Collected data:
....................

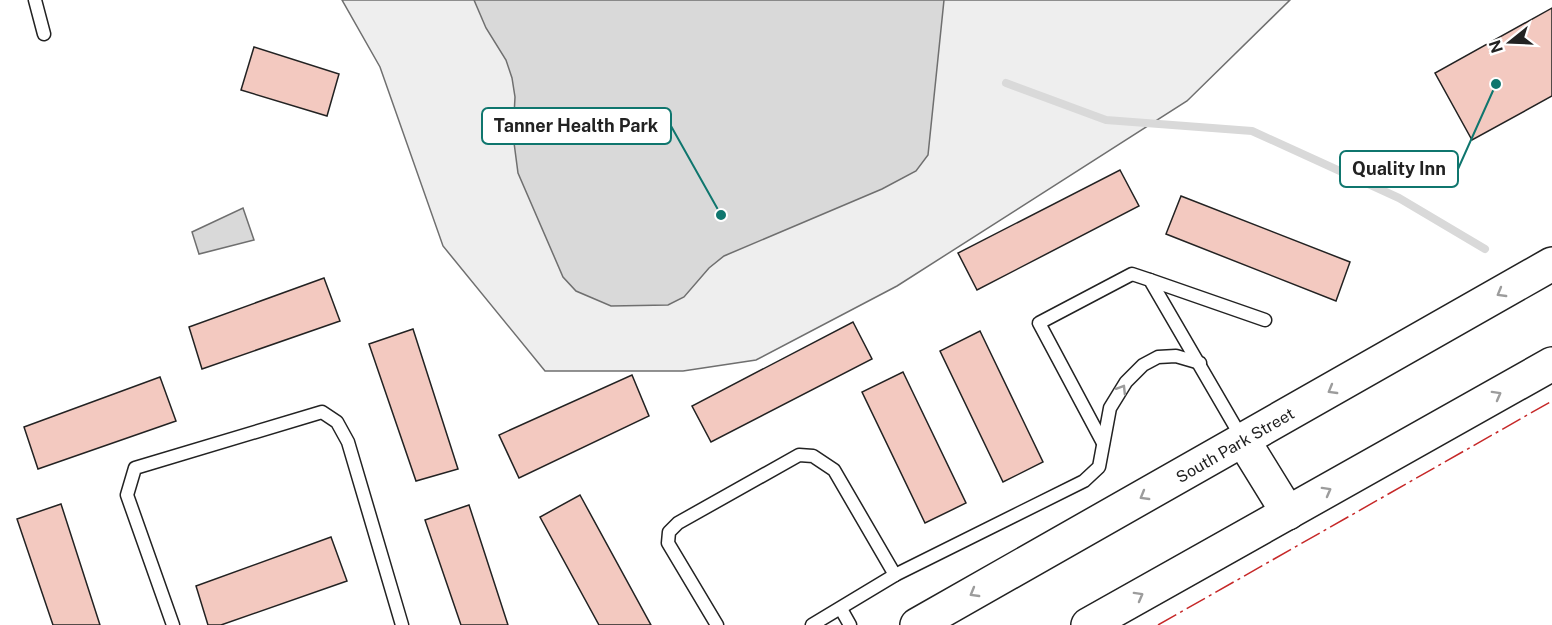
<svg xmlns="http://www.w3.org/2000/svg" width="1552" height="625" font-family="'Public Sans',sans-serif">
<style>
.green{fill:#eee;stroke:#6f6f6f;stroke-width:1.5}
.water{fill:#d9d9d9;stroke:#6f6f6f;stroke-width:1.5}
.lines{fill:none;stroke-linecap:round;stroke-linejoin:round}
.stream{stroke:#d9d9d9;stroke-width:8}
.building{fill:#f3c9c0;stroke:#222;stroke-width:1.5}
.lane-casing{stroke:#222;stroke-width:15}
.primary-casing{stroke:#222;stroke-width:36}
.lane{stroke:#fff;stroke-width:12}
.primary{stroke:#fff;stroke-width:33}
.power{stroke:#c62828;stroke-width:1.5;stroke-dasharray:21 4.5 3 4.5;stroke-linecap:butt}
.oneway{stroke:#9c9c9c}
.labels{text-anchor:middle;stroke-width:4.5;stroke-linejoin:round;paint-order:stroke}
.street-label{font-size:16px;fill:#222;stroke:#fff}
.leader{fill:none;stroke:#0f766e;stroke-width:2}
.callout-dot{fill:#0f766e;stroke:#fff;stroke-width:2}
.callout{fill:#fff;stroke:#0f766e;stroke-width:2}
.callout-label{font-size:18px;text-anchor:middle;font-weight:bold;fill:#222}
</style>
<rect width="100%" height="100%" fill="#fff"/>
<!-- green -->
<polygon class="green" points="342,0 1290,0 1187,101 897,286 756,360 683,371 545,371 443,246 380,67"/>
<!-- water -->
<g class="water">
<polygon points="474,0 944,0 928,155 916,171 882,189 724,256 709,268 684,297 668,305 611,306 576,291 563,277 518,173 513,135 515,97 512,78 506,60 486,28"/>
<polygon points="243,208 254,240 199,254 192,232"/>
</g>
<g class="lines">
<!-- stream -->
<polyline class="stream" points="1006,83 1106,120 1252,131 1399,198 1485,249"/>
</g>
<!-- building -->
<g class="building">
<polygon points="1552,8 1552,96 1472,140 1435,73"/>
<polygon points="254,47 339,74 327,116 241,90"/>
<polygon points="1120,170 1139,206 977,290 958,253"/>
<polygon points="1181,196 1350,262 1336,301 1166,234"/>
<polygon points="324,278 340,321 202,369 189,327"/>
<polygon points="853,322 872,359 711,442 692,406"/>
<polygon points="413,329 458,469 416,481 369,344"/>
<polygon points="980,331 1043,462 1003,482 940,351"/>
<polygon points="903,372 966,503 925,523 862,392"/>
<polygon points="632,375 649,416 519,478 499,435"/>
<polygon points="160,377 176,421 38,469 24,427"/>
<polygon points="580,495 651,625 599,625 540,517"/>
<polygon points="61,504 100,625 53,625 17,519"/>
<polygon points="469,505 508,625 461,625 425,520"/>
<polygon points="331,537 347,581 221,625 208,625 196,586"/>
</g>
<g class="lines">
<!-- lane casing -->
<g class="lane-casing">
<g id="lane">
<polyline points="35,0 44,34"/>
<polyline points="1150,280 1265,320"/>
<polyline points="1103,443 1039,323 1132,274 1150,280 1243,440"/>
<polyline points="841,609 850,625"/>
<polyline points="173,625 127,495 135,468 322,412 337,422 348,442 402,625"/>
<polyline points="717,625 668,543 669,532 678,523 799,455 813,456 834,470 895,575"/>
<polyline points="812,625 895,575 1084,481 1099,467 1110,408 1126,382 1143,365 1158,357 1176,356 1200,363"/>
</g>
</g>
<!-- primary casing -->
<g class="primary-casing">
<g id="primary">
<polyline points="1243,440 1288,513"/>
<polyline points="917,625 1552,264"/>
<polyline points="1088,625 1552,364"/>
</g>
</g>
<!-- lane -->
<use href="#lane" class="lane"/>
<!-- primary -->
<use href="#primary" class="primary"/>
<!-- power -->
<polyline class="power" points="1158,625 1552,401"/>
</g>
<!-- one-way arrows -->
<defs><path id="oneway-chevron" d="M-2-3.5L2.5 0L-2 3.5" fill="none" stroke-width="1.6" stroke-linecap="round" stroke-linejoin="round" transform="scale(1.5)"/></defs>
<g class="oneway">
<use href="#oneway-chevron" transform="translate(1501 293) rotate(150)"/>
<use href="#oneway-chevron" transform="translate(1122 389) rotate(-58)"/>
<use href="#oneway-chevron" transform="translate(1332 390) rotate(150)"/>
<use href="#oneway-chevron" transform="translate(1497 395) rotate(-29)"/>
<use href="#oneway-chevron" transform="translate(1327 491) rotate(-29)"/>
<use href="#oneway-chevron" transform="translate(1144 496) rotate(150)"/>
<use href="#oneway-chevron" transform="translate(974 593) rotate(150)"/>
<use href="#oneway-chevron" transform="translate(1139 596) rotate(-29)"/>
</g>
<g class="labels">
<!-- street labels -->
<g class="street-label">
<text transform="translate(1235 445) rotate(-30)" y="6">South Park Street</text>
</g>
</g>
<!-- callouts -->
<path class="leader" d="M721 215L671 126M1496 84L1458 169"/>
<g class="callout-dot">
<circle cx="721" cy="215" r="6"/>
<circle cx="1496" cy="84" r="6"/>
</g>
<g class="callout">
<rect x="482" y="108" width="189" height="36" rx="6"/>
<rect x="1340" y="151" width="118" height="36" rx="6"/>
</g>
<g class="callout-label">
<text x="576" y="132">Tanner Health Park</text>
<text x="1399" y="175">Quality Inn</text>
</g>
<!-- north arrow -->
<g transform="translate(1510 42) rotate(252)" stroke="#ffffff" stroke-width="4.5" paint-order="stroke">
<path d="M0-4.5L10 22L0 15L-10 22Z" fill="#222222"/>
<text y="-9" font-size="16" font-weight="bold" text-anchor="middle" fill="#222222">N</text>
</g>
</svg>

....................

Exercise objective: Search the records for the word "green", then list every line that has it.

Task solution:
.green{fill:#eee;stroke:#6f6f6f;stroke-width:1.5}
<!-- green -->
<polygon class="green" points="342,0 1290,0 1187,101 897,286 756,360 683,371 545,371 443,246 380,67"/>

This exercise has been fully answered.